By Emily Erickson
For the past few days, I’ve been binge-listening to the Modern Love podcast produced by The New York Times. Based on submissions from the popular print column, the podcast is dedicated to people reading personal essays on the topic of love. Contrary to what I expected before tuning in, these love stories are really just life stories, highlighting our profound capacity as people to find meaning in and seek closeness with others.
Listening to stories of life and love in all of their forms has prompted me to reflect on the many types of love I’ve witnessed throughout my life.
As a child of divorce, I grew up in a home surrounded by tumultuous love. Tumultuous love is the kind of love that changes, not just from year to year — or even day to day — but from conversation to conversation and intention to intention. In this love, interactions are laced with the weight of all their predecessors; gas-soaked fuses yearning for the spark of conflict to set them ablaze. Times of calm prickle with the anticipation of their inevitable end, and kind gentleness seeps through in rare, sincere apologies or the echoes of sweet, former companionship.
In growing older and becoming aware that different iterations of love existed outside the walls in which I lived, I witnessed another version of partnership: convenience love. Convenience love is the kind of love that stays together because the alternative is difficult to reconcile. It manifests as separate lives lived in parallel, separate bedrooms and conversations reduced to the logistics of who’s paying the phone bill and when the dog was last fed. Convenience love is dictated by the fear of being alone or facing a world in which the rhythms of a partner can’t be anticipated without the exertion of thought and consideration.

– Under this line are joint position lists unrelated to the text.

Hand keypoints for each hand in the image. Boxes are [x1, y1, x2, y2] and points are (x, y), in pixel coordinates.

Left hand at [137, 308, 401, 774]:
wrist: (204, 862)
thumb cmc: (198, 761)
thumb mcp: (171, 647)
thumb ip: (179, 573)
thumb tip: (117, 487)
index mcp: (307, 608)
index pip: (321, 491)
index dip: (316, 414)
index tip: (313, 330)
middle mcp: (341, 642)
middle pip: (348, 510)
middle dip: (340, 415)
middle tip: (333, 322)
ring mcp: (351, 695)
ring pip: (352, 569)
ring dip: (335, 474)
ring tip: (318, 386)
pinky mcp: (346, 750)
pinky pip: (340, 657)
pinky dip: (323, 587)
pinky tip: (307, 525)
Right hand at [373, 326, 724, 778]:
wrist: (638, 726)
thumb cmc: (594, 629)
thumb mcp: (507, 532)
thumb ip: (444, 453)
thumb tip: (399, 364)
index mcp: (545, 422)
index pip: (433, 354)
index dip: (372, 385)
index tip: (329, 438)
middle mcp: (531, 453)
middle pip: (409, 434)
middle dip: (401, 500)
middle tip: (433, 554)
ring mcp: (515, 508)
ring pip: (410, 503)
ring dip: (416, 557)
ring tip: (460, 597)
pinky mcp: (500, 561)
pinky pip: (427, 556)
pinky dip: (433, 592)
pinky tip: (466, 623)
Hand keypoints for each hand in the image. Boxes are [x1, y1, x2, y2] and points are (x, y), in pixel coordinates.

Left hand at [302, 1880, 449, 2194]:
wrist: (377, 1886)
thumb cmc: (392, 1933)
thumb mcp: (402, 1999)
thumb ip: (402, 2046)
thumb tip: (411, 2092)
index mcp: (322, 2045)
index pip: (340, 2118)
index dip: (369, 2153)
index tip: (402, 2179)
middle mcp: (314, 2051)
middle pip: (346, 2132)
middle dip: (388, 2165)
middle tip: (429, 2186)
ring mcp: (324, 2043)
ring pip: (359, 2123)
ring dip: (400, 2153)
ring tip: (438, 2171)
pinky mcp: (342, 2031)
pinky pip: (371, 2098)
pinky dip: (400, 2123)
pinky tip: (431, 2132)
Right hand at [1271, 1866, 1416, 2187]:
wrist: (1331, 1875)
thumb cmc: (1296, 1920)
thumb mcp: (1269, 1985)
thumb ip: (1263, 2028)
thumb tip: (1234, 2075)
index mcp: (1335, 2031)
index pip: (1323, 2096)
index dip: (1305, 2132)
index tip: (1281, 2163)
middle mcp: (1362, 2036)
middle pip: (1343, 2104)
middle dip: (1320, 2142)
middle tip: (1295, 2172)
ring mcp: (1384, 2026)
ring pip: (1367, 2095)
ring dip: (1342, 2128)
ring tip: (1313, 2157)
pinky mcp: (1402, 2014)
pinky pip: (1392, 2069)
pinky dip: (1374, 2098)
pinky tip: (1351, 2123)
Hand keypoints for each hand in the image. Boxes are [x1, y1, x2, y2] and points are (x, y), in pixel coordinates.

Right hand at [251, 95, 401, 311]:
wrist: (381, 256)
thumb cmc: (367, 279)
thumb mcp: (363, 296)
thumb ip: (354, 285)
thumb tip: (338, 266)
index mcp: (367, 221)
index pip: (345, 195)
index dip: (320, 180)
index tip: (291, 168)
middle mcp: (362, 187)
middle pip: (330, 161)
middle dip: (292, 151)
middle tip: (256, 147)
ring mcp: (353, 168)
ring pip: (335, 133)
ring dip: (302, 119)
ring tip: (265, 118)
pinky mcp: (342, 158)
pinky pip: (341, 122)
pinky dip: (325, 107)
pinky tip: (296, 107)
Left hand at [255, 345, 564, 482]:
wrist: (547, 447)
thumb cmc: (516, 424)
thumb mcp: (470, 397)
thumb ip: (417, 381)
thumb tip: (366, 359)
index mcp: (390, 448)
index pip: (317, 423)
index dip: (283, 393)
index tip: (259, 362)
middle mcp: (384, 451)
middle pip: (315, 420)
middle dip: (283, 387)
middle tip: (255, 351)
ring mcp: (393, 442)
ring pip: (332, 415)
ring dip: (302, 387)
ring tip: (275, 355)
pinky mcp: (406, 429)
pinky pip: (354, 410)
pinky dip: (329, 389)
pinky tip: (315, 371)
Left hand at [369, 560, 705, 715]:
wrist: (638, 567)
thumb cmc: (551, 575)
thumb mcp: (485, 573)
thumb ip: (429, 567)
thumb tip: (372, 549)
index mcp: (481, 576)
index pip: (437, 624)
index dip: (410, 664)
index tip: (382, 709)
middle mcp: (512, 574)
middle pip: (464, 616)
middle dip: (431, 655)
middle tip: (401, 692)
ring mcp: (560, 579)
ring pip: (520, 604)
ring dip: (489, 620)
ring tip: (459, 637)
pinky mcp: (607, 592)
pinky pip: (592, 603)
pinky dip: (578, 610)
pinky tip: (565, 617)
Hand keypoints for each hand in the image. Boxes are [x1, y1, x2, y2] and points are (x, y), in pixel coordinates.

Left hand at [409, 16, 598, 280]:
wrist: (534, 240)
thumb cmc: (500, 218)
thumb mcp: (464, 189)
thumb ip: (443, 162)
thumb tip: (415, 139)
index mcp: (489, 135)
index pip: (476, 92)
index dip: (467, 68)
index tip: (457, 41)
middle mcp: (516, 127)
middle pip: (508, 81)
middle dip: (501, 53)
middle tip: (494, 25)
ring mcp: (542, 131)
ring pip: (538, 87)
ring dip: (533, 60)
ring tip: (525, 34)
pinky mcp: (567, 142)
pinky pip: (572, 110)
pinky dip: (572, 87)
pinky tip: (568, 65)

Convenience love is close in appearance to another kind of love, but the difference in the details is vast. This love is companionable love, born from the most intimate version of familiarity and comfort. It’s the kind of love that is displayed in small gestures, like a partner putting out the cream when their mate reaches for the coffee pot or pulling out a chair as reflexively as reaching for their own seat. It’s when the small of the other person’s back is an extension of an outstretched hand and a newspaper left out to the exact page their partner reads first. Long silences linger, not from all the things being left unsaid, but for all the things they both know to be irrevocably true.
Companionable and convenience loves are usually the product of shared moments and passing years, all compiling into life-long partnerships. But new partnerships take a different shape, with blind love characterized by its novel intensity. Blind love is a culmination of all the hope, desire and romantic expectation held by one person, promptly and unthinkingly projected onto another. It’s a fierce recognition of all that is good in someone, and a blind disregard for their emerging flaws.
Blind love is rapacious curiosity and incessant pining for the feelings of one person to be shared by another. It’s a love of conviction, of an awkward exploration through the ordinary — made extraordinary — by the presence of another.
Sturdier than blind love, and born out of intentionality rather than time, is reflective love. Reflective love is the kindness and care a person prioritizes in themselves, reflected onto the people around them. It’s an understanding that a cup continuously refilled is easier shared than a cup left depleted by the expecting mouths of others. Reflective love is to be found in a person who understands their own experiences better by understanding the experiences of their partner. It manifests when needs aren’t anticipated but are communicated, and the love, confidence and security each partner has in themselves is reflected back onto the person with whom they’re sharing their life.
Love, in all of its infinite iterations, couldn’t possibly be captured within the confines of a single column. It’s a side effect of being a person navigating the world alongside other people — a beautiful throughline that connects us, ignites us, blinds us and teaches more about ourselves and each other the more we engage in it.
Emily Erickson is a freelance writer and bartender originally from Wisconsin, with a degree in sociology and an affinity for playing in the mountains.